Numbers, Facts and Trends Shaping Your World

About 8 in 10 women in opposite-sex marriages say they took their husband’s last name

A picture of a bride signing a wedding certificate.
(Nerida McMurray Photography)

Marriage in the United States has been changing in many ways over the past several decades – but the tradition of women taking their husband’s last name is still going strong. In a new Pew Research Center survey, we asked married people whether they changed their last name after marriage.

How we did this

Pew Research Center asked 2,437 U.S. adults in opposite-sex marriages whether they changed or kept their last name when they got married. We also asked 955 U.S. adults who have never been married what they would do if they got married. The questions used in this analysis are part of a larger survey of 5,073 U.S. adults conducted April 10-16, 2023.

Everyone who took part in the survey is a member of the Center’s American Trends Panel (ATP), an online survey panel that is recruited through national, random sampling of residential addresses. Address-based sampling ensures that nearly all U.S. adults have a chance of selection. The survey is weighted to be representative of the U.S. adult population by gender, race, ethnicity, partisan affiliation, education and other categories. Read more about the ATP’s methodology.

Here are the questions used for this analysis, along with responses, and its methodology.

A pie chart showing that most women in opposite-sex marriages took their spouse’s last name.
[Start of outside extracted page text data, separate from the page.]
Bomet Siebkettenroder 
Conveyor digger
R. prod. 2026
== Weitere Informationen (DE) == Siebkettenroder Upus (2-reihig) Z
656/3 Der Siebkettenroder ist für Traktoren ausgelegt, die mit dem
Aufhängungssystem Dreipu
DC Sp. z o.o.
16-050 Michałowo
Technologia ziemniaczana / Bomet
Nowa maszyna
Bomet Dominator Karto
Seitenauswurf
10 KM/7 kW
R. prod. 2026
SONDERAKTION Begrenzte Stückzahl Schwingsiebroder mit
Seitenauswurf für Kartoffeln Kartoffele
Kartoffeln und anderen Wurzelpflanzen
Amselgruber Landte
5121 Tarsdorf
Most women in opposite-sex marriages (79%) say they took their spouse’s last name when they got married. Another 14% kept their last name, and 5% hyphenated both their name and their spouse’s name.

Among men in opposite-sex marriages, the vast majority (92%) say they kept their last name. Just 5% took their spouse’s last name, and less than 1% hyphenated both names.

The numbers of women and men in same-sex marriages in the sample are too small to analyze separately.

We also asked people of all sexual orientations who have never been married whether they would change their last name if they got married.

Women who have never been married have mixed views on this: 33% say they would take their spouse’s last name, 23% would keep their last name, 17% would hyphenate both names and 24% aren’t sure.

Among men, 73% say they would keep their last name, and 20% aren’t sure. Just 4% say they would hyphenate both names and 2% say they would take their spouse’s last name.

Which women are more likely to have kept their last name after marriage?

Some women in opposite-sex marriages are more likely than others to say they kept their last name after getting married. They include:

A bar chart showing that younger women, women with a postgraduate degree and Democratic women are more likely to keep their last name after marriage.
  • Younger women: 20% of married women ages 18 to 49 say they kept their last name, compared with 9% of those ages 50 and older.
  • Women with a postgraduate degree: 26% of married women with a postgraduate degree kept their last name, compared with 13% of those with a bachelor’s degree and 11% of those with some college or less education.
  • Democratic women: Democratic and Democratic-leaning women are twice as likely as Republican and Republican-leaning women to say they kept their last name (20% vs. 10%). While moderates in each party are about equally likely to say they kept their last name, liberal Democratic women are the most likely to say this (25%), and conservative Republican women are the least likely (7%).
  • Hispanic women: 30% of Hispanic women say they kept their last name, compared with 10% of White women and 9% of Black women. Black women are more likely than White women to say they hyphenated their and their spouse’s last names, and White women are the most likely to say they took their husband’s last name. (There aren’t enough married Asian women in the sample to analyze separately.)
Dot plots showing that white women are more likely than Black and Hispanic women to say they took their spouse’s last name after marriage.

For women who have never been married, the sample size is not large enough to look at demographic differences in what they say they would do.

Note: Here are the questions used for this analysis, along with responses, and its methodology.